La CJUE ne s’intéresse qu’aux décisions qui rentrent dans le champ d’application de la directive retour

La CJUE a dans un premier temps relevé que la directive – dont l’objet n’est pas d’harmoniser dans leur intégralité les règles nationales relatives au séjour des étrangers – ne porte que sur les décisions de retour et leur exécution.

C’est pourquoi, la directive ne s’oppose pas à une réglementation nationale qui qualifie le séjour irrégulier d’un ressortissant d’un pays tiers de délit et prévoit des sanctions pénales, y compris une peine d’emprisonnement.

La directive ne s’oppose pas non plus à un placement en détention en vue de déterminer le caractère régulier ou non du séjour d’un ressortissant d’un pays tiers.

Néanmoins, les autorités nationales sont tenues d’agir avec diligence et de prendre position dans les plus brefs délais. Une fois l’irrégularité du séjour constatée, ces autorités doivent, en principe, adopter une décision de retour.

Une peine emprisonnement ne contribue pas à réaliser l’éloignement

La Cour a examiné la conformité, avec la directive, de la réglementation française, dans la mesure où elle est susceptible de conduire à un emprisonnement pendant la procédure de retour.

Sur base de l’arrêt "El Dridi" - qui énonce que les États membres doivent aménager leur législation pénale dans le domaine de l’immigration clandestine et du séjour irrégulier de manière à assurer le respect du droit de l’Union – la CJUE a statué que les États membres ne peuvent pas appliquer une réglementation pénale susceptible de mettre en péril la réalisation des objectifs poursuivis par la "directive retour". Une telle réglementation priverait la directive retour de son effet utile.

Dans la suite de son raisonnement, la CJUE a interprété les termes "mesures" et "mesures coercitives" contenues dans la directive et considère qu’ils se réfèrent à toute intervention qui conduit, de manière efficace et proportionnée, au retour de l’intéressé.

Néanmoins, pour la CJUE, imposer et exécuter une peine d’emprisonnement au cours de la procédure de retour ne contribue pas à réaliser l’éloignement. De ce fait, une telle peine ne constitue donc pas une "mesure" ou "une mesure coercitive" au sens de la directive.

La CJUE conclut donc que le droit de l’Union s’oppose à une réglementation nationale permettant l’emprisonnement d'un ressortissant d'un pays tiers en séjour irrégulier qui n'a pas été soumis aux mesures coercitives prévues par la directive et n’a pas, en cas de placement en rétention en vue de l’application de la procédure d’éloignement, vu expirer la durée maximale de cette rétention.

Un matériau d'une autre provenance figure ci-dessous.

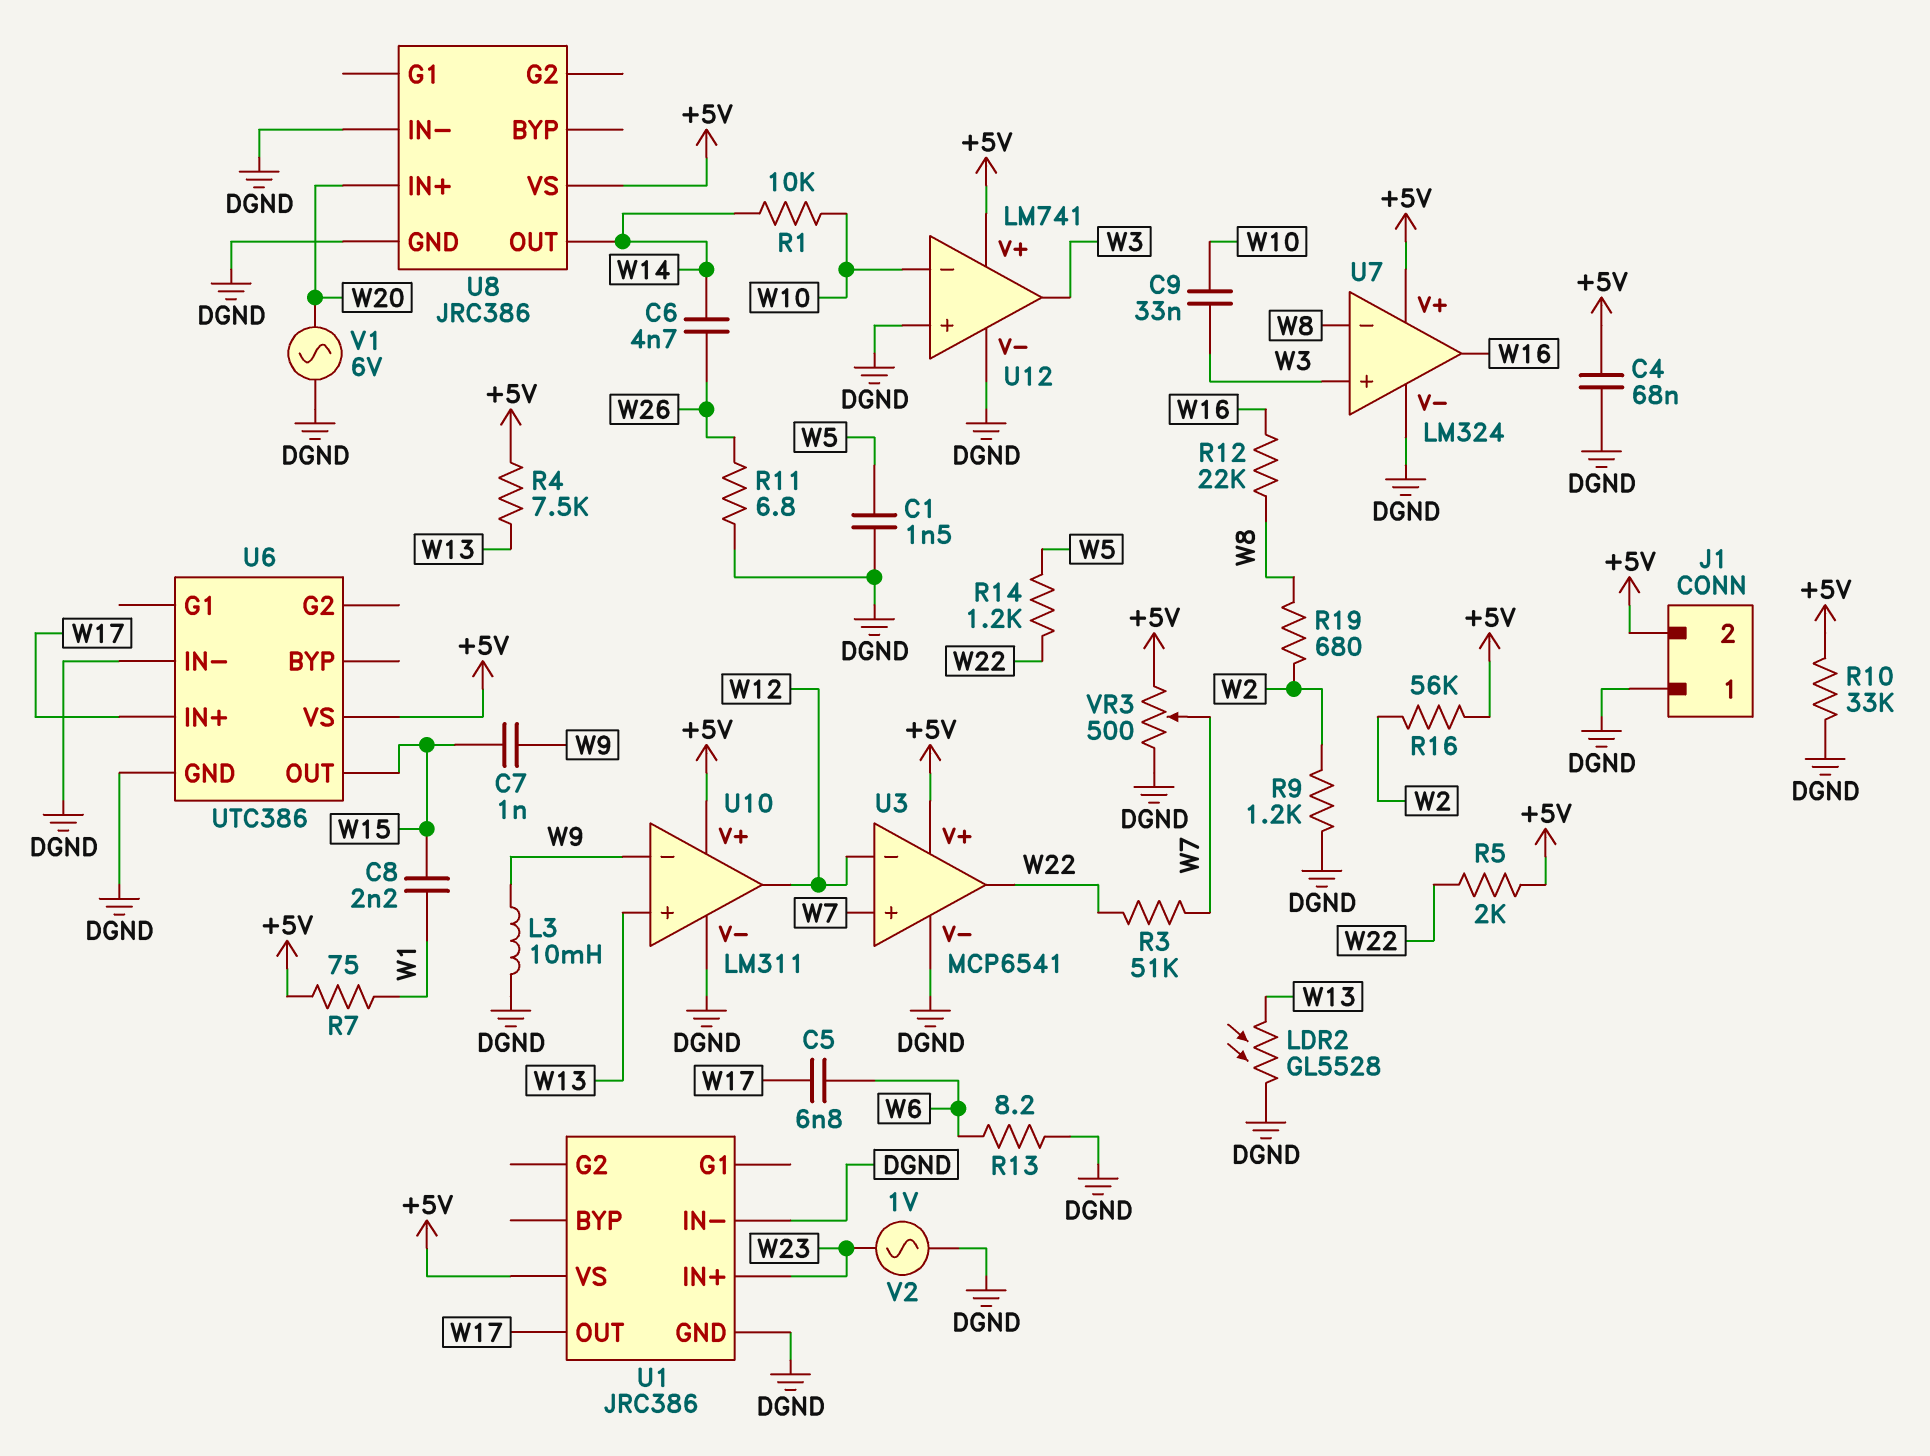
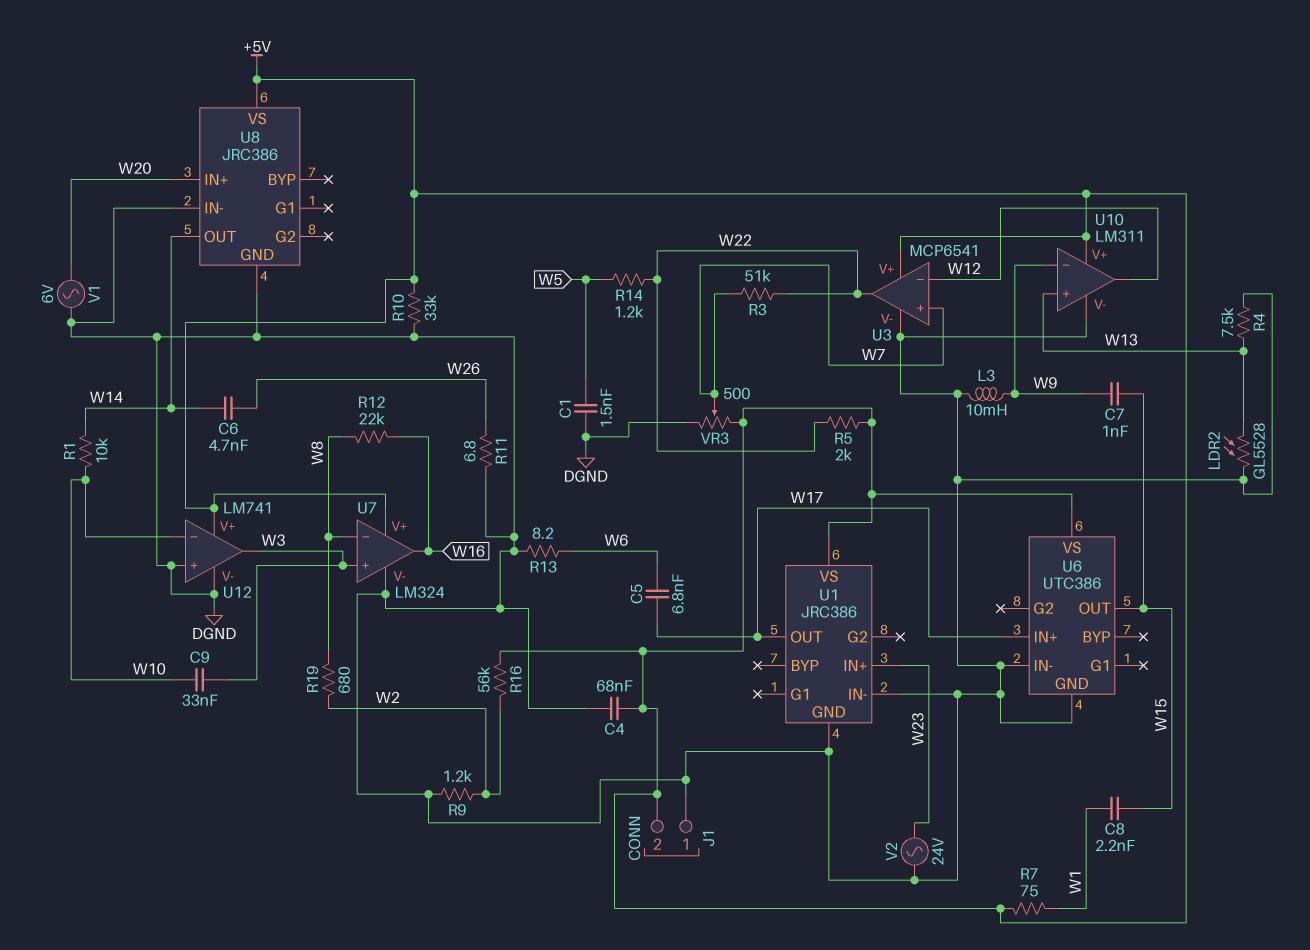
R4: 7.5k (+5V, W13) -> 7.5k (DGND, W13)
V2: AC 1V (DGND, W23) -> AC 24V (DGND, W23)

Des dispositions pénales peuvent être adoptées mais dans le respect de la directive retour

Les États membres peuvent adopter ou maintenir des dispositions pénales qui règlent, dans le respect de la "directive retour" et de son objectif, la situation dans laquelle les mesures coercitives n’ont pas permis de parvenir à l’éloignement d’un ressortissant d’un pays tiers en séjour irrégulier.

Ainsi la directive ne s’oppose pas à ce que des sanctions pénales inscrites dans le droit national soient infligées à des ressortissants de pays tiers auxquels la procédure de retour établie par cette directive a été appliquée et qui séjournent irrégulièrement sur le territoire d’un État membre sans motif justifié de non-retour, sous réserve du respect des droits fondamentaux.

L’arrêt accueillit avec satisfaction par le gouvernement français

Selon une dépêche de l’AFP du 6 décembre 2010, les ministres français de l'Intérieur Claude Guéant et de la Justice Michel Mercier ont "pris connaissance avec satisfaction de l'arrêt".

Les ministres observent que "la CJUE confirme que le recours à la garde à vue en matière de séjour irrégulier est compatible avec le droit communautaire", malgré le fait que cette mesure est parfois contestée par les avocats des étrangers interpellés pour séjour irrégulier.

Pour les ministres français, l’arrêt "ne fait nullement obstacle à ce que les étrangers en situation irrégulière puissent être placés en garde à vue le temps nécessaire pour procéder aux vérifications propres à établir si l'intéressé doit faire l'objet d'une procédure d'éloignement du territoire ou de procédures judiciaires".